Interpretation of the results
RCDI values, based on the Mueller et al. (2006) article [1], may allow for an estimation of the translation rate of viral genes in particular, and the whole genome in general. The higher the similarity between viral and host genes (close to an RCDI value of 1), the higher the translation rate is [1]. The first and most straightforward application is to improve expression of proteins in heterologous expression systems, whether increasing the translation rate or manipulating it to obtain proper folding by choosing a sequence with RCDI close to that of the viral natural host. Furthermore, from a genetic point of view, estimation of RCDI may provide insight into the degree of coevolution between hosts and viruses. A low RCDI might indicate high adaptation to a host. Moreover, a high RCDI might also indicate that some genes are expressed in latency phases or even that the virus might present a low replication rate.
RCDI/eRCDI complements information from other indices
The information gained from the RCDI may be complementary to that of other common indices like CAI [12] or the Effective Number of Codons (ENC) [13]. Figure 1 shows results of RCDI, CAI, ENC and G+C percentage at the third position of the codon (%G+C3) of 2500 viral sequences (chosen randomly from the NCBI genome resources http://www.ncbi.nlm.nih.gov/sites/genome).

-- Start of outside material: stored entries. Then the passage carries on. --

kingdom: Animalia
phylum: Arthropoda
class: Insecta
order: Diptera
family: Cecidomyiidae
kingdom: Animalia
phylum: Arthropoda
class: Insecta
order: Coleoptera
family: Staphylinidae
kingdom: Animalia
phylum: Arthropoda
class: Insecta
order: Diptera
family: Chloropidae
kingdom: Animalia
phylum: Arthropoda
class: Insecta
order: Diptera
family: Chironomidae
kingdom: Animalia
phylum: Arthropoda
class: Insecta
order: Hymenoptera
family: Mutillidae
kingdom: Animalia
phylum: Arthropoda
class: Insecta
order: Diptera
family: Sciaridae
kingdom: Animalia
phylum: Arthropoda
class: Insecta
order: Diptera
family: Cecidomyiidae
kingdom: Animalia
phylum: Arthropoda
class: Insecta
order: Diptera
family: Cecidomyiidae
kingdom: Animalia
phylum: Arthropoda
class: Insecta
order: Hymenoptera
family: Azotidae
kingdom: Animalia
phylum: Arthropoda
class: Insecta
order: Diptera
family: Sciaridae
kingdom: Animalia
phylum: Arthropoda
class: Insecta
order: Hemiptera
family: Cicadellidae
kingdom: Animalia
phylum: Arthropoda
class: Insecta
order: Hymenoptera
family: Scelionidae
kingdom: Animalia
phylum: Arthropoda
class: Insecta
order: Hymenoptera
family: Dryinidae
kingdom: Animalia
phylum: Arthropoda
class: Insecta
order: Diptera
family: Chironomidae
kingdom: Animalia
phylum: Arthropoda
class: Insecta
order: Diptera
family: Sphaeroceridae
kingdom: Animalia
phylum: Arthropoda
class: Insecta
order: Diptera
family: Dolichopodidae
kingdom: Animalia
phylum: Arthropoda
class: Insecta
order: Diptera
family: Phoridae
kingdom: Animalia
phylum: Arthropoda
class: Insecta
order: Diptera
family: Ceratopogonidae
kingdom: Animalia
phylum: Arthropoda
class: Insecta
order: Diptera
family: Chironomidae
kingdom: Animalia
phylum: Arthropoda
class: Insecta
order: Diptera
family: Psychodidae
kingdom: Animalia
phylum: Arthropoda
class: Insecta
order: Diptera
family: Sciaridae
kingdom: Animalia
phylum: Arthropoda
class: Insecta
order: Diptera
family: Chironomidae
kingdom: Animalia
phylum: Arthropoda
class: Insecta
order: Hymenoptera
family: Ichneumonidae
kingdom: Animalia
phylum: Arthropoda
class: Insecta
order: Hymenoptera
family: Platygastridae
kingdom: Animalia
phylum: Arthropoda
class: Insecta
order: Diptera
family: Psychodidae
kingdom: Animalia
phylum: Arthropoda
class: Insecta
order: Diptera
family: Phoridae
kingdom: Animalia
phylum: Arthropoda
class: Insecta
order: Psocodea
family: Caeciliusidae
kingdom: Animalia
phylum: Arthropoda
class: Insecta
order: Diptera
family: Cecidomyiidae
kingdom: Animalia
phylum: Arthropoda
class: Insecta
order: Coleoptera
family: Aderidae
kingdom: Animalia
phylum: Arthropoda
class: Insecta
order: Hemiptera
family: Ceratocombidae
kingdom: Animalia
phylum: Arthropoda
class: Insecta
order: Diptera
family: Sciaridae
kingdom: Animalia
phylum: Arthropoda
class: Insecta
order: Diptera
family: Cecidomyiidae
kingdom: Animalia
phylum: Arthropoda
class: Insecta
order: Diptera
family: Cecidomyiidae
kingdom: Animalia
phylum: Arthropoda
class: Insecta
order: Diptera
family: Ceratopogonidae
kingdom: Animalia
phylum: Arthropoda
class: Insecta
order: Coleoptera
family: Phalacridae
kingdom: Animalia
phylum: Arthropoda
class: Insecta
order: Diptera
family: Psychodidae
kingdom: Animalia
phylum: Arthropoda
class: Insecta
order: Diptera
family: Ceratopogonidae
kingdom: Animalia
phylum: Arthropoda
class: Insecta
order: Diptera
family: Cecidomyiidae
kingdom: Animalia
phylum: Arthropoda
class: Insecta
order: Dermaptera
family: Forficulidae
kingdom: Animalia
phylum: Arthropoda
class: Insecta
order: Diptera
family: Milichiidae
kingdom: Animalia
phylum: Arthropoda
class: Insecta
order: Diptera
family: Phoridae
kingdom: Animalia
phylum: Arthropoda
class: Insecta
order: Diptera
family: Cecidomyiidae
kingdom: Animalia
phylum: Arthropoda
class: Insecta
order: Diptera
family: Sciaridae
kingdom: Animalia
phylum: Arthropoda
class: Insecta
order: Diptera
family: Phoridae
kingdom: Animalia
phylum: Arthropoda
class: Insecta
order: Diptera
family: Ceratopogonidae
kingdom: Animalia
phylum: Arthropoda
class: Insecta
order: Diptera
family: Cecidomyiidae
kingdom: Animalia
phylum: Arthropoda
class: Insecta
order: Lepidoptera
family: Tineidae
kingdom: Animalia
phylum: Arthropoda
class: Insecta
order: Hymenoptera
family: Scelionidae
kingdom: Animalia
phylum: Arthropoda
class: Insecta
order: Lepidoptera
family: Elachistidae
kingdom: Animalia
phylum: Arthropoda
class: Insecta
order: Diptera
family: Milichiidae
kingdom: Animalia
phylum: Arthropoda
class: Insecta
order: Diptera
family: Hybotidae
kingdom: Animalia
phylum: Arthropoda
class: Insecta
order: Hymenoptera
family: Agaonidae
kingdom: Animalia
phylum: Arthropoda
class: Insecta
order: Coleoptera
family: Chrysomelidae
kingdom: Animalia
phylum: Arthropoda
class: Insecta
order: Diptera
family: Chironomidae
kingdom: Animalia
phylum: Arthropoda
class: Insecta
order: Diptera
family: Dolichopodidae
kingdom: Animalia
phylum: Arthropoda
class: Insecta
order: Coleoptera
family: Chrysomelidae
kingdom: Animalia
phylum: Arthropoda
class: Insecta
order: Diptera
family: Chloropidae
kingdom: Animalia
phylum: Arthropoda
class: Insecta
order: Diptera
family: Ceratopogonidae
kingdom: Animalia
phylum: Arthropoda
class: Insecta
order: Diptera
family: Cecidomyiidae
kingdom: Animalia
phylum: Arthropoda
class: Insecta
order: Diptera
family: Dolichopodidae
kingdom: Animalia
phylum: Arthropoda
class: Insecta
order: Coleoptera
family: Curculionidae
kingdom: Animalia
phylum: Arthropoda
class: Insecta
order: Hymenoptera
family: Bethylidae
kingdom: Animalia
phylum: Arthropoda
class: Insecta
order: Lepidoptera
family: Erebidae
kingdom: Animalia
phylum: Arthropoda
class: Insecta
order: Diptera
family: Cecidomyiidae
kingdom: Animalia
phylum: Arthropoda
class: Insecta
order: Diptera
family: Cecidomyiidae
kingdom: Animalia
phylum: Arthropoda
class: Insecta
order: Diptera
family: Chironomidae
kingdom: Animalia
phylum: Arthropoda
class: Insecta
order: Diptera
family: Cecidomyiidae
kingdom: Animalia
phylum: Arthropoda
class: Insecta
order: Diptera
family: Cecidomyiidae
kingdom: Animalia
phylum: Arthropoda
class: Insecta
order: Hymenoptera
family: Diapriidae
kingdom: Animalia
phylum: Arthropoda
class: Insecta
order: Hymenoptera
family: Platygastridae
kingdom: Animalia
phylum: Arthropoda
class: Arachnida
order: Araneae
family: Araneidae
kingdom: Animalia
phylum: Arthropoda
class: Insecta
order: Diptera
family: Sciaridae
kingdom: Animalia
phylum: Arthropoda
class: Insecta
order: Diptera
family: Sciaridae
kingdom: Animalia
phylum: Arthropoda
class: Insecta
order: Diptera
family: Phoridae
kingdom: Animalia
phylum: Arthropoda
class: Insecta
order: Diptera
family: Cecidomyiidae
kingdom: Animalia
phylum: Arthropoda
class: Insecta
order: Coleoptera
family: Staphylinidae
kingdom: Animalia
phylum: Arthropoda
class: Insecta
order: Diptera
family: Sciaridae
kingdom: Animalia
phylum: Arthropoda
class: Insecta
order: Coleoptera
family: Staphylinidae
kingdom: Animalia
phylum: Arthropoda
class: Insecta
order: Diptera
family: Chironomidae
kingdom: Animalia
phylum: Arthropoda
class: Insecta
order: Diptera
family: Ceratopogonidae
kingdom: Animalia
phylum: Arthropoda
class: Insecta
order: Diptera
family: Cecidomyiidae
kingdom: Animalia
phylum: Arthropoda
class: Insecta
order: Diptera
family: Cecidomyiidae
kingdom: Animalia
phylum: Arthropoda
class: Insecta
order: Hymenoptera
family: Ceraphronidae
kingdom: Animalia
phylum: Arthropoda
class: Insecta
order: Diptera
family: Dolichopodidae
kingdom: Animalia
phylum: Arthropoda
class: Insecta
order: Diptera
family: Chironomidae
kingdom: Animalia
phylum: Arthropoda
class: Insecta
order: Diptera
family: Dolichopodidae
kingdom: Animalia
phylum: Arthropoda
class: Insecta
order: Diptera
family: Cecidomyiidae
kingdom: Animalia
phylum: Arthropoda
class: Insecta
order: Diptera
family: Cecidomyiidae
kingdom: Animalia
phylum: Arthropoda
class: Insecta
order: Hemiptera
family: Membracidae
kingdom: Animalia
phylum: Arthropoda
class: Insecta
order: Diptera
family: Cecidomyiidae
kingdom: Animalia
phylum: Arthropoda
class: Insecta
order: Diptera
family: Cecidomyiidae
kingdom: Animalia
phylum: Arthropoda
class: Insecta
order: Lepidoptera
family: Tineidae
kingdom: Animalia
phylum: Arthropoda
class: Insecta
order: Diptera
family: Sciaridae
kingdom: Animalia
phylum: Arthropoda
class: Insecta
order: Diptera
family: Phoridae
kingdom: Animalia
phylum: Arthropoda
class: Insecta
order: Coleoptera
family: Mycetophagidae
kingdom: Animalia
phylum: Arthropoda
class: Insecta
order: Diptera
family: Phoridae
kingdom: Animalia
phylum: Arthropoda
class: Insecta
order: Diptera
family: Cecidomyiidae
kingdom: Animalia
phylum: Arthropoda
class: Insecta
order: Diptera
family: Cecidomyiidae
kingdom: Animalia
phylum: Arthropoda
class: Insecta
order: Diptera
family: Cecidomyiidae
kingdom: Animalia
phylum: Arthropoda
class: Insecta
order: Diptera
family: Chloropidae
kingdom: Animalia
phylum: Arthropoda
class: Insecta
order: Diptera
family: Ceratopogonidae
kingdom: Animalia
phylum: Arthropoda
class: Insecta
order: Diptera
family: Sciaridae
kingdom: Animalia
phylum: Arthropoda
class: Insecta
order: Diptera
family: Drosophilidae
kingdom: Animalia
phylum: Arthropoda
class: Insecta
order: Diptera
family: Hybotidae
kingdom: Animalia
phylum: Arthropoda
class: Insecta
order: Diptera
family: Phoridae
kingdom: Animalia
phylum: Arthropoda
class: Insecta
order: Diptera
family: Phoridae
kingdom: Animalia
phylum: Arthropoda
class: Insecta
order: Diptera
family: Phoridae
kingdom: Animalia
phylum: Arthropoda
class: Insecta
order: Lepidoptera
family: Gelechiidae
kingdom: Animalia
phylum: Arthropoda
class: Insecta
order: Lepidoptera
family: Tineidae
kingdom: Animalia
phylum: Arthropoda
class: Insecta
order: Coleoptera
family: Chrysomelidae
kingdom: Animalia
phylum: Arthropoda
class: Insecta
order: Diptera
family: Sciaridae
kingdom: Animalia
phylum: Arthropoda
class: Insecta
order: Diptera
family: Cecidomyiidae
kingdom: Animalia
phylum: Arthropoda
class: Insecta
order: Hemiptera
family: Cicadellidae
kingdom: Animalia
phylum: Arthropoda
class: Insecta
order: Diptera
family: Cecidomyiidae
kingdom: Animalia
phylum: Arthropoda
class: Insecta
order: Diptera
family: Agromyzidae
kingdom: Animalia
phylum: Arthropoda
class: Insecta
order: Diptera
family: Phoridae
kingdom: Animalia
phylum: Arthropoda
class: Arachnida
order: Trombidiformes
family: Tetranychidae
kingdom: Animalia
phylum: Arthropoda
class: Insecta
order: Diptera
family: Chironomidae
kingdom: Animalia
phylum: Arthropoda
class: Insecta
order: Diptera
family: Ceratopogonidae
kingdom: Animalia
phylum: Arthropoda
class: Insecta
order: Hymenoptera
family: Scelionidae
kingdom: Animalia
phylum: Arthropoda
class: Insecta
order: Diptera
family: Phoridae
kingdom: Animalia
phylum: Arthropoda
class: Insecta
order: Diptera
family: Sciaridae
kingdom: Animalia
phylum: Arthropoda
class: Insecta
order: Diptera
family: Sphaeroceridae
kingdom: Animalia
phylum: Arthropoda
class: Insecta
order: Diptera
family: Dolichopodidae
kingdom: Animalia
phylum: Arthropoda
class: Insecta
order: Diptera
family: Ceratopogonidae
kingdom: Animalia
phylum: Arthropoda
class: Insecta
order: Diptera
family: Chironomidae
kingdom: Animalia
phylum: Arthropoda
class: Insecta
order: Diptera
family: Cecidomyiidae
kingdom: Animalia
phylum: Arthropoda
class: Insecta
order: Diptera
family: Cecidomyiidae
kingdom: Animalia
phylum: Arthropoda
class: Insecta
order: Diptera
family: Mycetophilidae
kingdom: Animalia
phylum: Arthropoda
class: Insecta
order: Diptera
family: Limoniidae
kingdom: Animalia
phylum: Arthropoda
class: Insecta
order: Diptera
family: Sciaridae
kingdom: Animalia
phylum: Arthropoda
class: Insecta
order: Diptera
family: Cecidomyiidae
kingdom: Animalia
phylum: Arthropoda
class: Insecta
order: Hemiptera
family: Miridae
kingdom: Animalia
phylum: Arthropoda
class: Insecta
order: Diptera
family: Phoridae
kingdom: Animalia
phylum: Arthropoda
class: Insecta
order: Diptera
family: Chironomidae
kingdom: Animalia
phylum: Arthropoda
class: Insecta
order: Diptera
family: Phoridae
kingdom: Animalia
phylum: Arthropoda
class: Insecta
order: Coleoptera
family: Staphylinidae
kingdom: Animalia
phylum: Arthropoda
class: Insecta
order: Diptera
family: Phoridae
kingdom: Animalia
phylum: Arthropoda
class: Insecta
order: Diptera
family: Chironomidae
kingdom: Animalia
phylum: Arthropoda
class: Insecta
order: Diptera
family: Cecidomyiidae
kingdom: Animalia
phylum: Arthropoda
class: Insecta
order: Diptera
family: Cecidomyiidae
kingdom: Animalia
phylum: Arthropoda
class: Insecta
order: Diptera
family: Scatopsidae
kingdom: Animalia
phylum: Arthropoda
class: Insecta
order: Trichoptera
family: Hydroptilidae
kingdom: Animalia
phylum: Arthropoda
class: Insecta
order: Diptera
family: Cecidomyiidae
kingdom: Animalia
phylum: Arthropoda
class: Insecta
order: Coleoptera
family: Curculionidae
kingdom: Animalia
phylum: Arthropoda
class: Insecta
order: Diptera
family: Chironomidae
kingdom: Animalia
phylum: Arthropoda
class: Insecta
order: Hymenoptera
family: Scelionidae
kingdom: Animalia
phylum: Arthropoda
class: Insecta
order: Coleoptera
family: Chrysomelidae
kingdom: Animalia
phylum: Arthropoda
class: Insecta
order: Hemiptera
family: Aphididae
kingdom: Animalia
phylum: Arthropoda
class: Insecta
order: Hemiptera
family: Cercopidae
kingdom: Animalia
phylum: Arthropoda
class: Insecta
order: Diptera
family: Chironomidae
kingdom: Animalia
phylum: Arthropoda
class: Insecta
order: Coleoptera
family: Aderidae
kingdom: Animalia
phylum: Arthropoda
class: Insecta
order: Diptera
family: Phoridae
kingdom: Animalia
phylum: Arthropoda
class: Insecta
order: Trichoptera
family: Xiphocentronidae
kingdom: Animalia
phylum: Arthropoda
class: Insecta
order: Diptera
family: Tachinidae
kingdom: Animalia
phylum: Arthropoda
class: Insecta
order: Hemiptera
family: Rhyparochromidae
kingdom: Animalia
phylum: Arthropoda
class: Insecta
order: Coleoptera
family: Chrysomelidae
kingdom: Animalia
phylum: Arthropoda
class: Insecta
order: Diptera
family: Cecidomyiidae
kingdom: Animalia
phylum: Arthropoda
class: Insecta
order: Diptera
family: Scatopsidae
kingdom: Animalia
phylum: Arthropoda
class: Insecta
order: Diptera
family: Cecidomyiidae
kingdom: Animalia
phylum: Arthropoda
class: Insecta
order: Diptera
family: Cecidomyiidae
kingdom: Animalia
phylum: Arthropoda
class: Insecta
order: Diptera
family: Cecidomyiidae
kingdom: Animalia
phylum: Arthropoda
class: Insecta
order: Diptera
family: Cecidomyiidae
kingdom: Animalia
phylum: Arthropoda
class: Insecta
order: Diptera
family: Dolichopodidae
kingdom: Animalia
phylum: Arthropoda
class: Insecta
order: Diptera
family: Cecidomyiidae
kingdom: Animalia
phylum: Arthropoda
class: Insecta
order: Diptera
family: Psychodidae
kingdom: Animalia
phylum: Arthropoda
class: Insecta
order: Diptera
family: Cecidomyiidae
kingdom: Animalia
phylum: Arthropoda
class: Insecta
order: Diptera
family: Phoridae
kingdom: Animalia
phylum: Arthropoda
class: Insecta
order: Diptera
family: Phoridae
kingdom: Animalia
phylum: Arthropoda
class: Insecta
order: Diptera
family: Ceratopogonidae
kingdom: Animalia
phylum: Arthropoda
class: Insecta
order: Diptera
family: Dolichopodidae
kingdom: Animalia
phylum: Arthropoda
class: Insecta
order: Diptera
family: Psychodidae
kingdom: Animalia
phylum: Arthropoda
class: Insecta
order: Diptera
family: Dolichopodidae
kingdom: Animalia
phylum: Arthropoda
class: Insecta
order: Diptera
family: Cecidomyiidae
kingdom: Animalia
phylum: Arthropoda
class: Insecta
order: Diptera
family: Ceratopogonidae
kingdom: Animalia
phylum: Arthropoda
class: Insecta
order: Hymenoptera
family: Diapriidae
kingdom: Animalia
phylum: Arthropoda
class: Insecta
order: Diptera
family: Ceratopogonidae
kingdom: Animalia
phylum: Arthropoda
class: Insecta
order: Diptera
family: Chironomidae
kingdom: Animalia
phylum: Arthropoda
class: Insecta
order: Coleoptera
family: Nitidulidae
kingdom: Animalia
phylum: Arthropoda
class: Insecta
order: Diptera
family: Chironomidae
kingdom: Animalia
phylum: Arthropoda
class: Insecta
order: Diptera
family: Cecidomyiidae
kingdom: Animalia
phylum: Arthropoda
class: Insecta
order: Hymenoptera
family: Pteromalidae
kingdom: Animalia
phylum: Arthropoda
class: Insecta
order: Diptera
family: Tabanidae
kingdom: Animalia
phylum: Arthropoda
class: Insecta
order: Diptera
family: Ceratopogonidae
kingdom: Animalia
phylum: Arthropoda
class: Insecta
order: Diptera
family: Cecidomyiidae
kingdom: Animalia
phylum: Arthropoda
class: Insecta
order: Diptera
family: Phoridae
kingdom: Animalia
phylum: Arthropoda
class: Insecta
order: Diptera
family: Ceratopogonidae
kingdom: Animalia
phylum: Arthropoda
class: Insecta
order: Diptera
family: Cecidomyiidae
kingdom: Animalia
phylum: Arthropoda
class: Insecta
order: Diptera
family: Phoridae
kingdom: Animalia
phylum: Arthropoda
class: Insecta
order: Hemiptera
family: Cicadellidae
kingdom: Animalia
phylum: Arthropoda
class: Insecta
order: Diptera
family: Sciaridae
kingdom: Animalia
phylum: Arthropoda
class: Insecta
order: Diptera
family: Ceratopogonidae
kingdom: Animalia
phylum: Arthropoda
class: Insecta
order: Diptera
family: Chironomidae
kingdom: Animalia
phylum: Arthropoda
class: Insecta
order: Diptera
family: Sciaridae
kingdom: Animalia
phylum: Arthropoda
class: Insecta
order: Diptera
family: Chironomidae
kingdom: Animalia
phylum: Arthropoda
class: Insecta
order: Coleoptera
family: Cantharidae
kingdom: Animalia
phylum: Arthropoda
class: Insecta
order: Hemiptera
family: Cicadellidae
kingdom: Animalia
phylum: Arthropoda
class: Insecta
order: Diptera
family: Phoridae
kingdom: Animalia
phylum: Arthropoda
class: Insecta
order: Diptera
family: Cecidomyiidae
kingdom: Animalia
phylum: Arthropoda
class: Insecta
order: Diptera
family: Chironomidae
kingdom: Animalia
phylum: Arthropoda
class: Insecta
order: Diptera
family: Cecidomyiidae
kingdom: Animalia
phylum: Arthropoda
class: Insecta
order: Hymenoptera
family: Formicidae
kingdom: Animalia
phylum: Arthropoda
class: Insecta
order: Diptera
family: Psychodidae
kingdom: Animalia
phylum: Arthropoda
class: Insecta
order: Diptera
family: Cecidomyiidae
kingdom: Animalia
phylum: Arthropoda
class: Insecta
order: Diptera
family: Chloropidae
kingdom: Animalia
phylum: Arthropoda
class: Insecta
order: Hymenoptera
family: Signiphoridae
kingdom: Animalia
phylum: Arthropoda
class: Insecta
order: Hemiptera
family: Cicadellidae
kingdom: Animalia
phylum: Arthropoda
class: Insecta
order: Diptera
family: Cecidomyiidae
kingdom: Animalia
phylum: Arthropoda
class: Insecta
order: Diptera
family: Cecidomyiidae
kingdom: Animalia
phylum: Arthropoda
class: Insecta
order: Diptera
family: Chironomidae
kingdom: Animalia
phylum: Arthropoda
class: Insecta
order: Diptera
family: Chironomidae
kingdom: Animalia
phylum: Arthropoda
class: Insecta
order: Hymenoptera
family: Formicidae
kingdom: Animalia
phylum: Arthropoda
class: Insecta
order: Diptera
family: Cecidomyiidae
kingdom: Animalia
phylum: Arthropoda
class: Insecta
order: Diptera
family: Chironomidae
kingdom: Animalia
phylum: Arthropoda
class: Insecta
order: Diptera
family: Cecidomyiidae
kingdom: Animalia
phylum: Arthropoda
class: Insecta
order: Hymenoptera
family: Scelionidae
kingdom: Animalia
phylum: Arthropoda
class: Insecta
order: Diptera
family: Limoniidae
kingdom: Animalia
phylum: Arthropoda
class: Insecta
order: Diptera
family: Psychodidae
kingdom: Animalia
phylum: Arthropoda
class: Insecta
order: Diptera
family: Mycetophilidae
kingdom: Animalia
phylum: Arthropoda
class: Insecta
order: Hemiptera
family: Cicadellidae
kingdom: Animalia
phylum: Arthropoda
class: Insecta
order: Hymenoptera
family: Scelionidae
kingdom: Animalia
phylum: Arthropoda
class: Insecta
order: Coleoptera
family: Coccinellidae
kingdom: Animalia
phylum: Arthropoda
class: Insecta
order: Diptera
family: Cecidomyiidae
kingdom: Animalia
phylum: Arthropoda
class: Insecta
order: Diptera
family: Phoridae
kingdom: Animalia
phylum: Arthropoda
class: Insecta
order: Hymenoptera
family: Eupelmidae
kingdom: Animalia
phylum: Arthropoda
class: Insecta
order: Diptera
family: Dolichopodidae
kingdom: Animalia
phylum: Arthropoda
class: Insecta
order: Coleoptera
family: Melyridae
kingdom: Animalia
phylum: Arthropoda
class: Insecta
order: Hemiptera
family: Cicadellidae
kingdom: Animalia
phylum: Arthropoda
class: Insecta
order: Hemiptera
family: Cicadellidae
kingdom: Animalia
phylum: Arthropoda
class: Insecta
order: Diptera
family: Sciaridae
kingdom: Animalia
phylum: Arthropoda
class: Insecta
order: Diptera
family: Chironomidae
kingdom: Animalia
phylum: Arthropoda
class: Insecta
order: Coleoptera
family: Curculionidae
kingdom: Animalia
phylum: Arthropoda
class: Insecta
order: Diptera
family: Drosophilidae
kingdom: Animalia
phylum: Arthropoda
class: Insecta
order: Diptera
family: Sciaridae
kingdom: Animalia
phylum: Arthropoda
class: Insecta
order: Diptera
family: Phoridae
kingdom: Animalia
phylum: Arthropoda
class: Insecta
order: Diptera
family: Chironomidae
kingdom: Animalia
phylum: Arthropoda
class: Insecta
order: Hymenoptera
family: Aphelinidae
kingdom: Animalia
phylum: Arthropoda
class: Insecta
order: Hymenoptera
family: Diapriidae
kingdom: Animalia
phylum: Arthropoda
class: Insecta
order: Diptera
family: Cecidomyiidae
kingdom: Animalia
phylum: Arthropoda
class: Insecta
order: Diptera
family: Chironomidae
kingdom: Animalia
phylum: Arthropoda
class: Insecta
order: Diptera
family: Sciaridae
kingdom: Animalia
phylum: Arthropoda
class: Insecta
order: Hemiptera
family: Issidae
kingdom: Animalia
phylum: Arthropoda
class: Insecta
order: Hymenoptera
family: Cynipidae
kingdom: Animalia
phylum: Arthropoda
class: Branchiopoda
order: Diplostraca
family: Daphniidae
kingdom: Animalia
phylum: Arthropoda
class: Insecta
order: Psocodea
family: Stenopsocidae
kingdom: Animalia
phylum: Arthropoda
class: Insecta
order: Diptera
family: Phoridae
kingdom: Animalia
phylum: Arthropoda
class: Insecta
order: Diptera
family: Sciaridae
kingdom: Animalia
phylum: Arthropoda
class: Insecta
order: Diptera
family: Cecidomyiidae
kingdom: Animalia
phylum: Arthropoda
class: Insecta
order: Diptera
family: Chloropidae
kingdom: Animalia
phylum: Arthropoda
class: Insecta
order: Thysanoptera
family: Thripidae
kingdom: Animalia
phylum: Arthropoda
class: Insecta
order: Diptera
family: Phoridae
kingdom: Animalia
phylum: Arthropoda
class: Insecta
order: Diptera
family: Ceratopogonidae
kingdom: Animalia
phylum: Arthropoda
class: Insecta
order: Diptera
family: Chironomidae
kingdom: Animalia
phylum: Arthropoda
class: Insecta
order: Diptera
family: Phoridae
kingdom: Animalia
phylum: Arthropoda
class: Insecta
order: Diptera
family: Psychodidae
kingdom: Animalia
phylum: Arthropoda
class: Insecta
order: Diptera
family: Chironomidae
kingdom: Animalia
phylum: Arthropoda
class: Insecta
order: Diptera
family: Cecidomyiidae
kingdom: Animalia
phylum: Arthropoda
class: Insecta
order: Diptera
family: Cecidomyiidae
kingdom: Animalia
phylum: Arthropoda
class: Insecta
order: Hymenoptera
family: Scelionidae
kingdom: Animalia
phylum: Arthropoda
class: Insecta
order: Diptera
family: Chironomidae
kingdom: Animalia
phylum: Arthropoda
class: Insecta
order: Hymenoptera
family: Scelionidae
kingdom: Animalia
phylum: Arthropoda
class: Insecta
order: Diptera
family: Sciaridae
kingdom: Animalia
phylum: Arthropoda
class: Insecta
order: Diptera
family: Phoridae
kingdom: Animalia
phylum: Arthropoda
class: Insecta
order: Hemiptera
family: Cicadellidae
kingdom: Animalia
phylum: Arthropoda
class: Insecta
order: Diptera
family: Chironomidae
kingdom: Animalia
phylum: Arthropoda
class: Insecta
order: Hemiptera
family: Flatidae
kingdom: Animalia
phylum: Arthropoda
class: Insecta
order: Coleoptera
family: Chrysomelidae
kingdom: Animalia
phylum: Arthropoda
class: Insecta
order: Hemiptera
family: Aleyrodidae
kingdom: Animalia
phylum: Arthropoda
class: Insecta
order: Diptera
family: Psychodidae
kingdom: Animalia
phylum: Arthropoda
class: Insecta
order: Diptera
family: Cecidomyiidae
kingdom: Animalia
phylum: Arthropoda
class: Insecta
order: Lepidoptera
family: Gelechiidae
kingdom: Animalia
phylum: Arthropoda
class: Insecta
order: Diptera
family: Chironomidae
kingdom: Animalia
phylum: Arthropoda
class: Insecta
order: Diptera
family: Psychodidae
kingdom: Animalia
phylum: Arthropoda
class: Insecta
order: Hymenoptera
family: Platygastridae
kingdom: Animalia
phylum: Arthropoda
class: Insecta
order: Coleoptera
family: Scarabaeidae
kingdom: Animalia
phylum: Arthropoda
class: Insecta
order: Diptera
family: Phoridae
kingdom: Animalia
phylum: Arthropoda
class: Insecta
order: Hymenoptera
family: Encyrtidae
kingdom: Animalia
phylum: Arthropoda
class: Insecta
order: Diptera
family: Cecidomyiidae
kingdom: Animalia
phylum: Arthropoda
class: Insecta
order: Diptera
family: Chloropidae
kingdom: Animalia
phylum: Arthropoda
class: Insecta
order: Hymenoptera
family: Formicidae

CAI and RCDI were calculated using the mean codon usage of the human genome as a reference set. As one may expect, there is a certain correlation (R2 = 0.4023) between the ENC and the RCDI (Figure 1a). However, the ENC is a measure of how biased a gene is from an equal use of synonymous codons and it is independent of a reference genome, whereas the RCDI is genome dependent. The indices CAI and RCDI, that are both genome dependent, have a low correlation (R2 = 0.0197), reinforcing the idea that these indices may be complementary (Figure 1b). CAI is a measure of codon usage adaptation to the most used synonymous codons of a reference genome [14] and is commonly used to predict highly expressed genes [15]. On the other hand, the RCDI is used to assess if the codon usage of a gene is similar to the codon usage of a reference genome. In addition figure 1c shows that RCDI values and %G+C3 are linearly independent.
Both indices, CAI and ENC can be associated with an expected value, the expected CAI by generation of random sequences [9] and an estimated ENC by a formula that uses the %G+C at the third position of the codon [13]. In this article we introduce the eRCDI as a measure to assess the significance of the RCDI value. Thus, based on the RCDI and eRCDI, it is possible to estimate if a gene is deoptimized and if this deoptimization is the product of compositional biases (%G+C and/or amino acid composition).